§ **Work request**: Render the data as a Markdown table with the columns "No." and "Text," one row per line and blank lines omitted. Cover only the part that runs from the start of the data through the line containing "Rekisteriseloste", both ends included, and leave the pictures out.
__________________________________________________
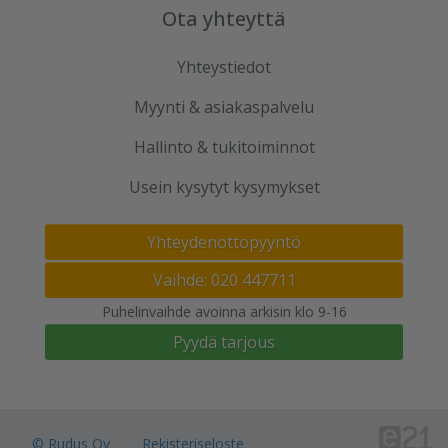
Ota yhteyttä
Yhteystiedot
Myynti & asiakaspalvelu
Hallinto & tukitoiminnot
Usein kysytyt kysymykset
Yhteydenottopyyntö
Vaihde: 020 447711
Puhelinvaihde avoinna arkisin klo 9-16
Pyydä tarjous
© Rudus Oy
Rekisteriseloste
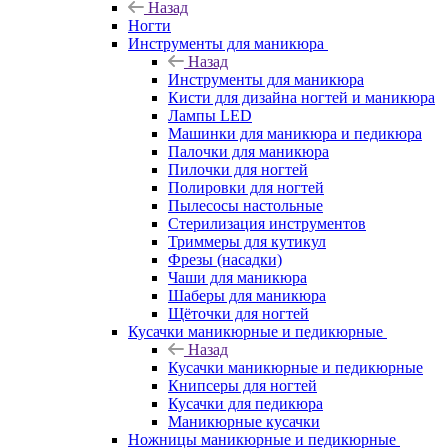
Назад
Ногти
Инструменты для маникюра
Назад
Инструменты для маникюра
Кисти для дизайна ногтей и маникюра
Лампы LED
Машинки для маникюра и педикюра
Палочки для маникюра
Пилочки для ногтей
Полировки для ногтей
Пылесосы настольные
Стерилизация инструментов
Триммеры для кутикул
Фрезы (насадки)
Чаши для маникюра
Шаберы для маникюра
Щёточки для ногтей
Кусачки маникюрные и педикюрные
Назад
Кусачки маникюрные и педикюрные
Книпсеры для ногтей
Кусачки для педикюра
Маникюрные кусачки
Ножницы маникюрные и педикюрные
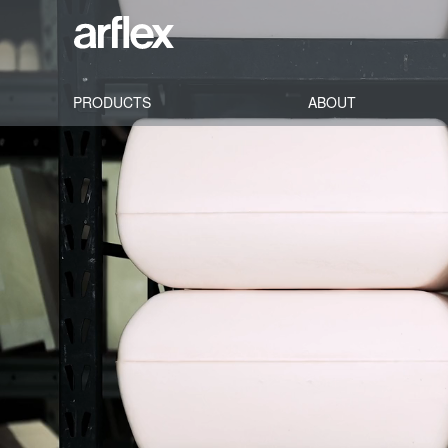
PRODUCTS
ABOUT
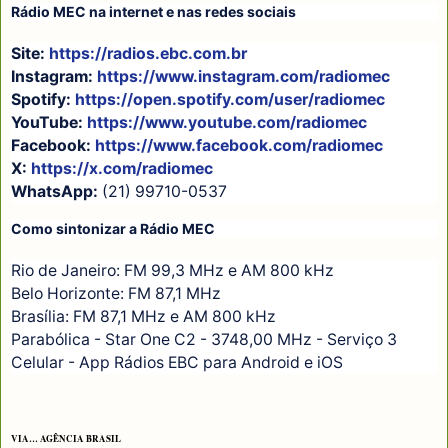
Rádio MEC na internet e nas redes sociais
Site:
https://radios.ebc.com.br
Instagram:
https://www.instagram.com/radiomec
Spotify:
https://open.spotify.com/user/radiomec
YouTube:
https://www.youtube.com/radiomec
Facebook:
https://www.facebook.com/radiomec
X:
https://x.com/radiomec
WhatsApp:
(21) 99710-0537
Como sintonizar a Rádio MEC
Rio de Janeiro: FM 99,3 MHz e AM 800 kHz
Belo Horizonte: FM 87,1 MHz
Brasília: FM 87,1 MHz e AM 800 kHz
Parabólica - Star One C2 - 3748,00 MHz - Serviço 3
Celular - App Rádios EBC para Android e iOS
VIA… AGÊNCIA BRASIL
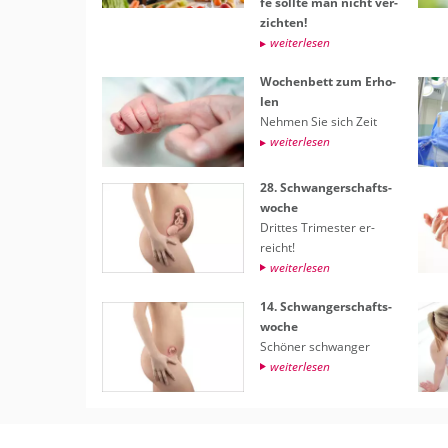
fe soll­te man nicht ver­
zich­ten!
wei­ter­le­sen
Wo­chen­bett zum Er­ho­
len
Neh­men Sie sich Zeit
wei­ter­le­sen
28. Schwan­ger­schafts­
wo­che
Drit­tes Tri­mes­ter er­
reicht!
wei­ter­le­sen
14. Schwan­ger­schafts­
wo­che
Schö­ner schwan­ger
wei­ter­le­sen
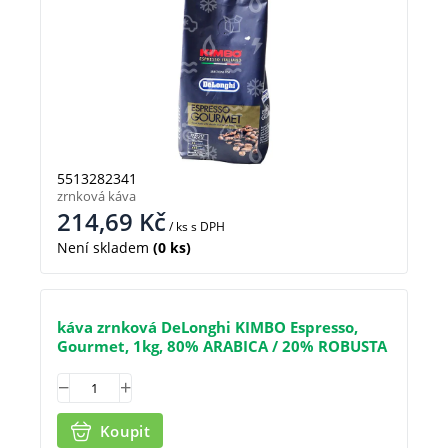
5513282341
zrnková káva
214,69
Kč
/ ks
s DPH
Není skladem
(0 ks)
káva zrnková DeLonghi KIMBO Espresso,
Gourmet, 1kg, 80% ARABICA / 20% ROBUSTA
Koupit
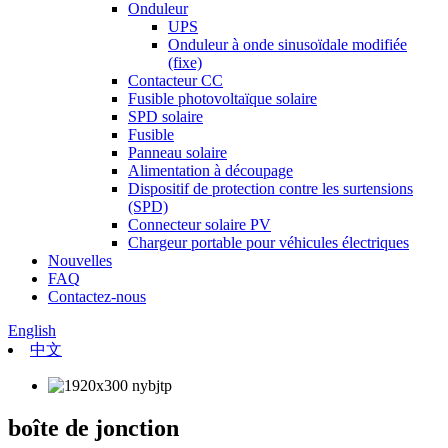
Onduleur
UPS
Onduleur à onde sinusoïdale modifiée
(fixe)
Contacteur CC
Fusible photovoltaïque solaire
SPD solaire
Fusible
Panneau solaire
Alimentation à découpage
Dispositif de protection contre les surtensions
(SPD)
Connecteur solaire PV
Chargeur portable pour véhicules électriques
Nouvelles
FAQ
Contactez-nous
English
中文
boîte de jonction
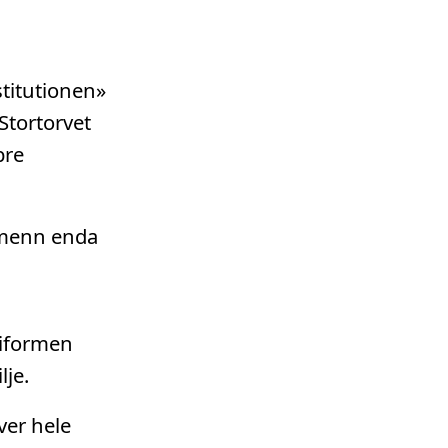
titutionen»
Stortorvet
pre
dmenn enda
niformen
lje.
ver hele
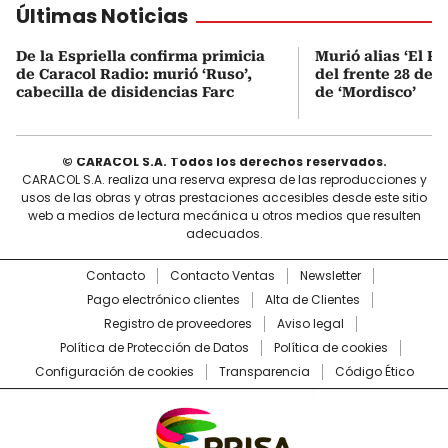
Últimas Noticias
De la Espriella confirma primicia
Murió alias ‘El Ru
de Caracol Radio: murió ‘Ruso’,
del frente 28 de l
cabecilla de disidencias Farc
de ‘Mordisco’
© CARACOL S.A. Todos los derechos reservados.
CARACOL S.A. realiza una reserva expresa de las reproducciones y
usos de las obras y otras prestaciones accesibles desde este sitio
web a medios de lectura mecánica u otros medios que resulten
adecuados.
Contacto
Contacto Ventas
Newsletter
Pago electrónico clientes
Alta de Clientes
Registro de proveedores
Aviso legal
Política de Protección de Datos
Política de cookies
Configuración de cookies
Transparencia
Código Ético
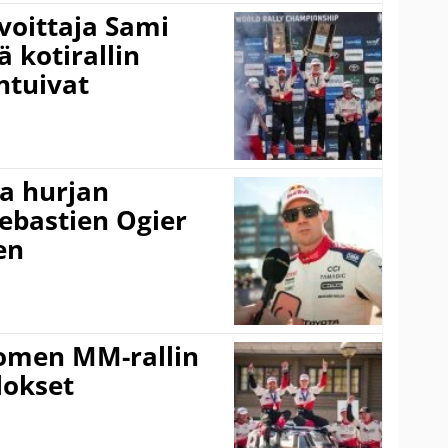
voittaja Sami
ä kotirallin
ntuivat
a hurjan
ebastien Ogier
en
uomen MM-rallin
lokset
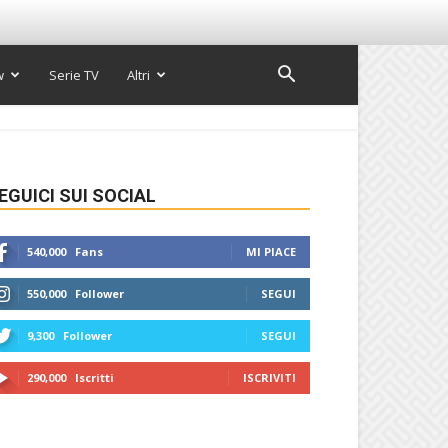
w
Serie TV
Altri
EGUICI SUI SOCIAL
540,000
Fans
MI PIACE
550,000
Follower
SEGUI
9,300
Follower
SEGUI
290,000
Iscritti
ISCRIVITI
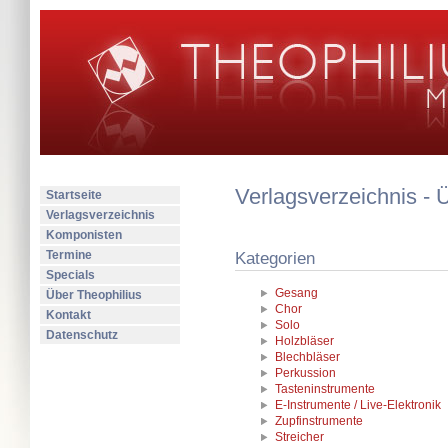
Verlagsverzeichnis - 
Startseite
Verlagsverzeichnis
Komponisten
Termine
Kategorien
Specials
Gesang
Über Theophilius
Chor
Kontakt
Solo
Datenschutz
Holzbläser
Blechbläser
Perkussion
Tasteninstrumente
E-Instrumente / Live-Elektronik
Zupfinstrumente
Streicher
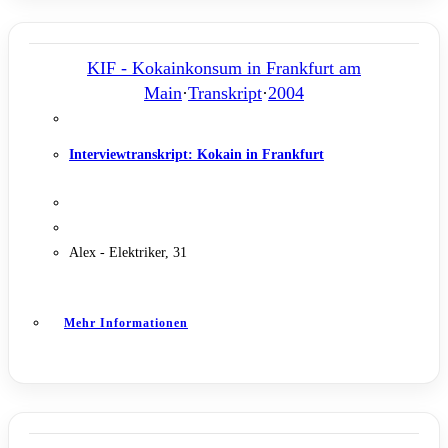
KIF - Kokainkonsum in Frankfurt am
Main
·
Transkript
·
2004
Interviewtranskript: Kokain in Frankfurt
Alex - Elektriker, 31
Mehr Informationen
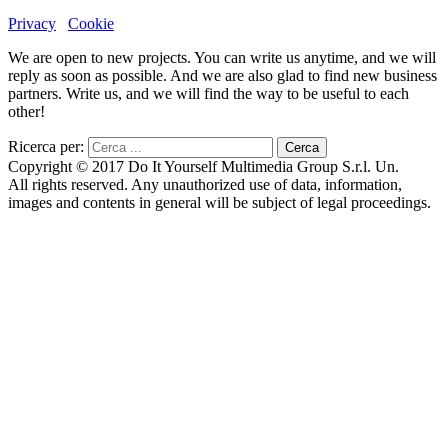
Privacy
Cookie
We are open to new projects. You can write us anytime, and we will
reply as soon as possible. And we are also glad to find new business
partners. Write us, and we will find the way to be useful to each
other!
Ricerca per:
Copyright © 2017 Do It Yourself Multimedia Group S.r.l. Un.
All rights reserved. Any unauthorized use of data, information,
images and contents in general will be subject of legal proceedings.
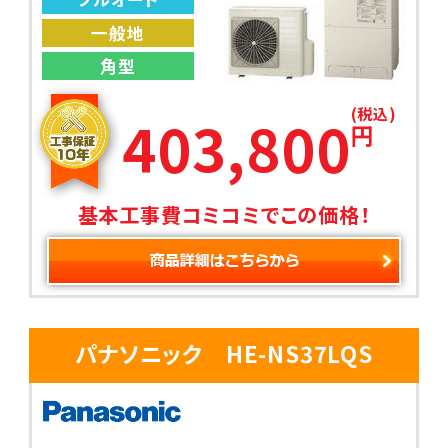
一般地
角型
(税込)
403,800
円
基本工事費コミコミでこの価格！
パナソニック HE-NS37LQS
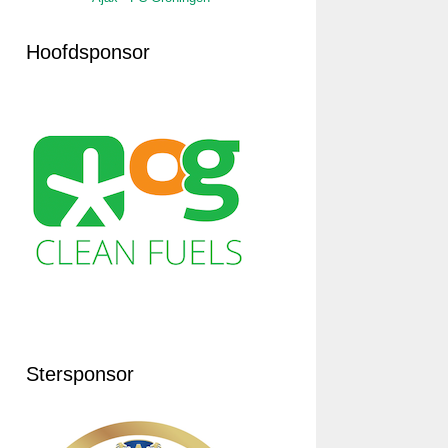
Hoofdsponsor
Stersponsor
__________________________________________________
§ **Output for this exercise**:
| No. | Text |
|---|---|
| 1 | Ota yhteyttä |
| 2 | Yhteystiedot |
| 3 | Myynti & asiakaspalvelu |
| 4 | Hallinto & tukitoiminnot |
| 5 | Usein kysytyt kysymykset |
| 6 | Yhteydenottopyyntö |
| 7 | Vaihde: 020 447711 |
| 8 | Puhelinvaihde avoinna arkisin klo 9-16 |
| 9 | Pyydä tarjous |
| 10 | © Rudus Oy |
| 11 | Rekisteriseloste |